La circulation sur plusieurs niveaux et groupes de salles surprend mais on suppose que le vieux bâtiment impose des contraintes de ce type.

Le catalogue de l’exposition est superbe. Les articles menés par des conservateurs, historiens et universitaires approfondissent les sujets liés à l’exposition : “dessiner au front”, “l’estampe en guerre”, “photographier la guerre en amateur”, “la propagande officielle par l’image”. On y trouve, aussi, un chapitre sur les expositions d’œuvres sur la guerre durant le conflit, un essai (de Stéphane Audoin-Rouzeau) sur l’objet en tant que source pour l’historien et l’histoire de la BDIC et du musée de l’Armée.

Plus de 450 œuvres et documents permettent de comprendre ce que fut la représentation de la Grande Guerre par ses contemporains. Points de vue allemand, britannique, russe… sont ici présents ainsi que tous les fronts du conflit. Un large champ qui confère à cette exposition, soutenue par la mission du Centenaire, une place importante en cette période de commémoration.
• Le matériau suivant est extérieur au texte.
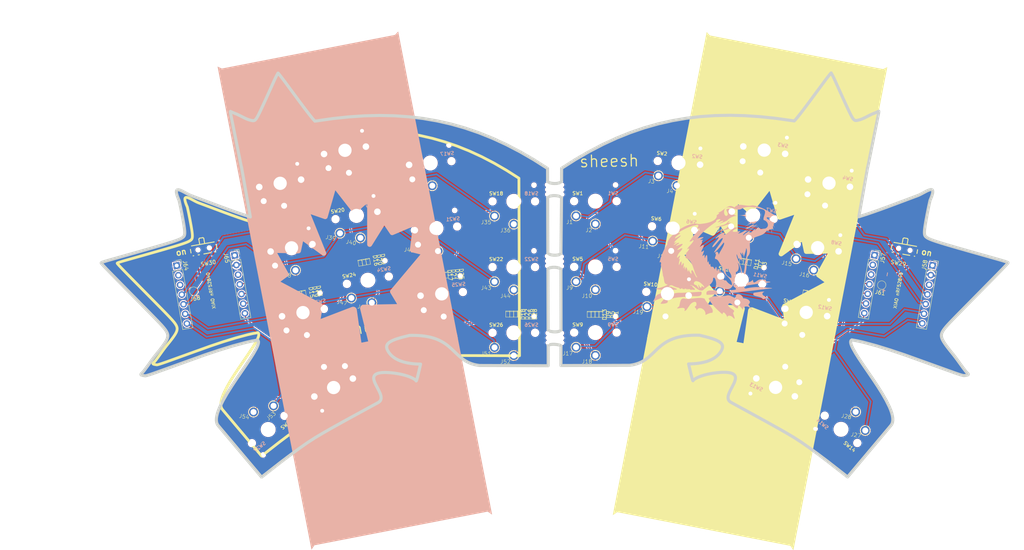
<source format=kicad_pcb>
(kicad_pcb
	(version 20240108)
	(generator "pcbnew")
	(generator_version "8.0")
	(general
		(thickness 1.6)
		(legacy_teardrops no)
	)
	(paper "A4")
	(title_block
		(title "Sheesh")
		(date "2024-09-07")
		(rev "0.1")
		(company "Octule")
	)
	(layers
		(0 "F.Cu" signal)
		(31 "B.Cu" signal)
		(32 "B.Adhes" user "B.Adhesive")
		(33 "F.Adhes" user "F.Adhesive")
		(34 "B.Paste" user)
		(35 "F.Paste" user)
		(36 "B.SilkS" user "B.Silkscreen")
		(37 "F.SilkS" user "F.Silkscreen")
		(38 "B.Mask" user)
		(39 "F.Mask" user)
		(40 "Dwgs.User" user "User.Drawings")
		(41 "Cmts.User" user "User.Comments")
		(42 "Eco1.User" user "User.Eco1")
		(43 "Eco2.User" user "User.Eco2")
		(44 "Edge.Cuts" user)
		(45 "Margin" user)
		(46 "B.CrtYd" user "B.Courtyard")
		(47 "F.CrtYd" user "F.Courtyard")
		(48 "B.Fab" user)
		(49 "F.Fab" user)
		(51 "User.2" user)
	)
	(setup
		(stackup
			(layer "F.SilkS"
				(type "Top Silk Screen")
				(color "Black")
			)
			(layer "F.Paste"
				(type "Top Solder Paste")
			)
			(layer "F.Mask"
				(type "Top Solder Mask")
				(color "White")
				(thickness 0.01)
			)
			(layer "F.Cu"
				(type "copper")
				(thickness 0.035)
			)
			(layer "dielectric 1"
				(type "core")
				(color "FR4 natural")
				(thickness 1.51)
				(material "FR4")
				(epsilon_r 4.5)
				(loss_tangent 0.02)
			)
			(layer "B.Cu"
				(type "copper")
				(thickness 0.035)
			)
			(layer "B.Mask"
				(type "Bottom Solder Mask")
				(color "White")
				(thickness 0.01)
			)
			(layer "B.Paste"
				(type "Bottom Solder Paste")
			)
			(layer "B.SilkS"
				(type "Bottom Silk Screen")
				(color "Black")
			)
			(copper_finish "None")
			(dielectric_constraints no)
		)
		(pad_to_mask_clearance 0)
		(allow_soldermask_bridges_in_footprints no)
		(pcbplotparams
			(layerselection 0x0001000_7ffffffe)
			(plot_on_all_layers_selection 0x0000000_00000000)
			(disableapertmacros no)
			(usegerberextensions no)
			(usegerberattributes yes)
			(usegerberadvancedattributes yes)
			(creategerberjobfile yes)
			(dashed_line_dash_ratio 12.000000)
			(dashed_line_gap_ratio 3.000000)
			(svgprecision 6)
			(plotframeref no)
			(viasonmask no)
			(mode 1)
			(useauxorigin no)
			(hpglpennumber 1)
			(hpglpenspeed 20)
			(hpglpendiameter 15.000000)
			(pdf_front_fp_property_popups yes)
			(pdf_back_fp_property_popups yes)
			(dxfpolygonmode yes)
			(dxfimperialunits yes)
			(dxfusepcbnewfont yes)
			(psnegative no)
			(psa4output no)
			(plotreference yes)
			(plotvalue yes)
			(plotfptext yes)
			(plotinvisibletext no)
			(sketchpadsonfab no)
			(subtractmaskfromsilk no)
			(outputformat 5)
			(mirror no)
			(drillshape 2)
			(scaleselection 1)
			(outputdirectory "sweep2gerber")
		)
	)
	(net 0 "")
	(net 1 "GND")
	(net 2 "Net-(J58-Pin_3)")
	(net 3 "Net-(J58-Pin_1)")
	(net 4 "Net-(D1-K)")
	(net 5 "/col1")
	(net 6 "/col2")
	(net 7 "Net-(D2-K)")
	(net 8 "/col3")
	(net 9 "Net-(D3-K)")
	(net 10 "/col4")
	(net 11 "Net-(D4-K)")
	(net 12 "Net-(D5-K)")
	(net 13 "Net-(D6-K)")
	(net 14 "Net-(D7-K)")
	(net 15 "Net-(D8-K)")
	(net 16 "Net-(D9-K)")
	(net 17 "Net-(D10-K)")
	(net 18 "Net-(D11-K)")
	(net 19 "Net-(D12-K)")
	(net 20 "Net-(D13-K)")
	(net 21 "Net-(D14-K)")
	(net 22 "/col5")
	(net 23 "Net-(D15-K)")
	(net 24 "/col6")
	(net 25 "Net-(J65-Pin_3)")
	(net 26 "Net-(D16-K)")
	(net 27 "Net-(D17-K)")
	(net 28 "/col7")
	(net 29 "Net-(J65-Pin_1)")
	(net 30 "Net-(D18-K)")
	(net 31 "Net-(D19-K)")
	(net 32 "unconnected-(U3-Pad3)")
	(net 33 "unconnected-(U3-Pad1)")
	(net 34 "unconnected-(U4-Pad3)")
	(net 35 "Net-(D20-K)")
	(net 36 "/U1BAT+")
	(net 37 "/U2BAT+")
	(net 38 "unconnected-(U4-Pad2)")
	(net 39 "unconnected-(SW29-Pad7)")
	(net 40 "unconnected-(SW29-Pad3)")
	(net 41 "unconnected-(SW29-Pad5)")
	(net 42 "unconnected-(SW29-Pad6)")
	(net 43 "Net-(SW29-Pad2)")
	(net 44 "unconnected-(SW29-Pad4)")
	(net 45 "unconnected-(SW30-Pad4)")
	(net 46 "unconnected-(SW30-Pad5)")
	(net 47 "unconnected-(SW30-Pad6)")
	(net 48 "unconnected-(SW30-Pad1)")
	(net 49 "Net-(SW30-Pad2)")
	(net 50 "unconnected-(SW30-Pad7)")
	(net 51 "Net-(D21-K)")
	(net 52 "Net-(D22-K)")
	(net 53 "Net-(D23-K)")
	(net 54 "Net-(D24-K)")
	(net 55 "Net-(D25-K)")
	(net 56 "Net-(D26-K)")
	(net 57 "Net-(D27-K)")
	(net 58 "Net-(D28-K)")
	(net 59 "/row1")
	(net 60 "/row2")
	(net 61 "/row3")
	(net 62 "/row4")
	(net 63 "/row5")
	(net 64 "/row6")
	(net 65 "/row7")
	(net 66 "/row8")
	(net 67 "Net-(J57-Pin_1)")
	(net 68 "Net-(J57-Pin_3)")
	(net 69 "Net-(J57-Pin_2)")
	(net 70 "Net-(J64-Pin_1)")
	(net 71 "Net-(J64-Pin_2)")
	(net 72 "Net-(J64-Pin_3)")
	(net 73 "/col8")
	(footprint "Sheesh:SW_PG1350" (layer "F.Cu") (at 170.514664 76.919914))
	(footprint "Sheesh:SW_PG1350" (layer "F.Cu") (at 192.133446 66.993574 -5))
	(footprint "Sheesh:SW_PG1350" (layer "F.Cu") (at 214.208001 63.708572 -10))
	(footprint "Sheesh:SW_PG1350" (layer "F.Cu") (at 230.979478 72.25068 -10))
	(footprint "Sheesh:SW_PG1350" (layer "F.Cu") (at 170.514668 93.919913))
	(footprint "Sheesh:SW_PG1350" (layer "F.Cu") (at 190.654061 83.902984 -5))
	(footprint "Sheesh:SW_PG1350" (layer "F.Cu") (at 211.235839 80.564539 -10))
	(footprint "Sheesh:SW_PG1350" (layer "F.Cu") (at 228.036144 88.943172 -10))
	(footprint "Sheesh:SW_PG1350" (layer "F.Cu") (at 170.514664 110.91992))
	(footprint "Sheesh:SW_PG1350" (layer "F.Cu") (at 189.170845 100.856225 -5))
	(footprint "Sheesh:SW_PG1350" (layer "F.Cu") (at 208.2807 97.323999 -10))
	(footprint "Sheesh:SW_PG1350" (layer "F.Cu") (at 225.080997 105.702631 -10))
	(footprint "Sheesh:SW_PG1350" (layer "F.Cu") (at 234.082195 135.957311 140))
	(footprint "Sheesh:SW_PG1350" (layer "F.Cu") (at 217.149929 125.102142 155))
	(footprint "Sheesh:xiao_nRF52840_14" (layer "F.Cu") (at 248.928381 99.718776 80))
	(footprint "Sheesh:3305-0-15-80-47-27-10-0" (layer "F.Cu") (at 210.211316 86.374906 -10))
	(footprint (layer "F.Cu") (at 158.1912 111.0488))
	(footprint "Sheesh:3305-0-15-80-47-27-10-0" (layer "F.Cu") (at 104.421817 85.22082 -10))
	(footprint "Sheesh:3305-0-15-80-47-27-10-0" (layer "F.Cu") (at 170.514663 82.81992))
	(footprint "Sheesh:X1-DFN1006-2_L1.0-W0.6-RD" (layer "F.Cu") (at 147.834902 106.192277 -90))
	(footprint (layer "F.Cu") (at 158.0388 72.6694))
	(footprint "Sheesh:X1-DFN1006-2_L1.0-W0.6-RD" (layer "F.Cu") (at 226.70501 101.12161 -100))
	(footprint "Sheesh:X1-DFN1006-2_L1.0-W0.6-RD" (layer "F.Cu") (at 225.704448 100.945183 -100))
	(footprint "Sheesh:X1-DFN1006-2_L1.0-W0.6-RD" (layer "F.Cu") (at 130.893266 96.208094 -85))
	(footprint "Sheesh:SW_PG1350" (layer "F.Cu") (at 102.771899 125.14791 -155))
	(footprint "Sheesh:MF254V-11-07-0743" (layer "F.Cu") (at 78.497692 98.44135 -80))
	(footprint "Sheesh:3305-0-15-80-47-27-10-0" (layer "F.Cu") (at 227.011619 94.753539 -10))
	(footprint "Sheesh:xiao_nRF52840_14"
		(layer "F.Cu")
		(uuid "13966143-b9f6-4a84-83fb-630f95e2232e")
		(at 70.993454 99.764547 100)
		(descr "Solder-jumper reversible Pro Micro footprint")
		(tags "promicro ProMicro reversible solder jumper")
		(property "Reference" "U2"
			(at 8.445501 -4.953 100)
			(layer "F.SilkS")
			(hide yes)
			(uuid "f9f95a57-0622-4291-963d-879107bbf811")
			(effects
				(font
					(size 1 1)
					(thickness 0.15)
				)
			)
		)
		(property "Value" "xiao-kbd"
			(at -0.0635 -0.000001 100)
			(layer "F.Fab")
			(hide yes)
			(uuid "6898beb7-3e2c-468a-ac09-02032fad793f")
			(effects
				(font
					(size 1 1)
					(thickness 0.15)
				)
			)
		)
		(property "Footprint" "Sheesh:xiao_nRF52840_14"
			(at 3.8735 1.651002 100)
			(layer "F.Fab")
			(hide yes)
			(uuid "9f86b709-f361-424d-984e-18d802ee2e8b")
			(effects
				(font
					(size 1.27 1.27)
					(thickness 0.15)
				)
			)
		)
		(property "Datasheet" ""
			(at 3.8735 1.651002 100)
			(layer "F.Fab")
			(hide yes)
			(uuid "446ec1d9-b8bf-4f94-8bdf-94136b59026e")
			(effects
				(font
					(size 1.27 1.27)
					(thickness 0.15)
				)
			)
		)
		(property "Description" ""
			(at 3.8735 1.651002 100)
			(layer "F.Fab")
			(hide yes)
			(uuid "56bb6fce-8576-45ac-9e51-8325ca064ce6")
			(effects
				(font
					(size 1.27 1.27)
					(thickness 0.15)
				)
			)
		)
		(property "LCSC" ""
			(at 0 0 100)
			(unlocked yes)
			(layer "F.Fab")
			(hide yes)
			(uuid "97468df2-7c4a-40fc-8b56-26c14a3a9b4c")
			(effects
				(font
					(size 
... [1882936 chars truncated]
</source>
1. Catalogue de l’exposition Vu du front, représenter la Grande Guerre, éditions Somogy, Paris 2014. Le catalogue même est précédé de quinze essais dont “Dessiner au front” par Aldo Battaglia, responsable des collections peintures, dessins et estampes à la BDIC.
2. On peut avoir une idée des façons très différentes dont les nations en guerre ont géré cette production importante de photographies amateur dans le beau film Les photographies oubliées de la Grande Guerre de Nick Maddocks (GB, 2014) diffusé fréquemment sur la chaine Histoire.
3. Photographies de poilus, soldats photographes, au cœur de la Grande Guerre, Frédéric Lacaille et Anthony Petiteau, éditions Somogy, 2004.


vu_du_front_afficheVu du front. Représenter la Grande Guerre. Musée de l’armée, 129 Rue de Grenelle, 75007 Paris.
Du mercredi 15 octobre 2014 au dimanche 25 janvier 2015.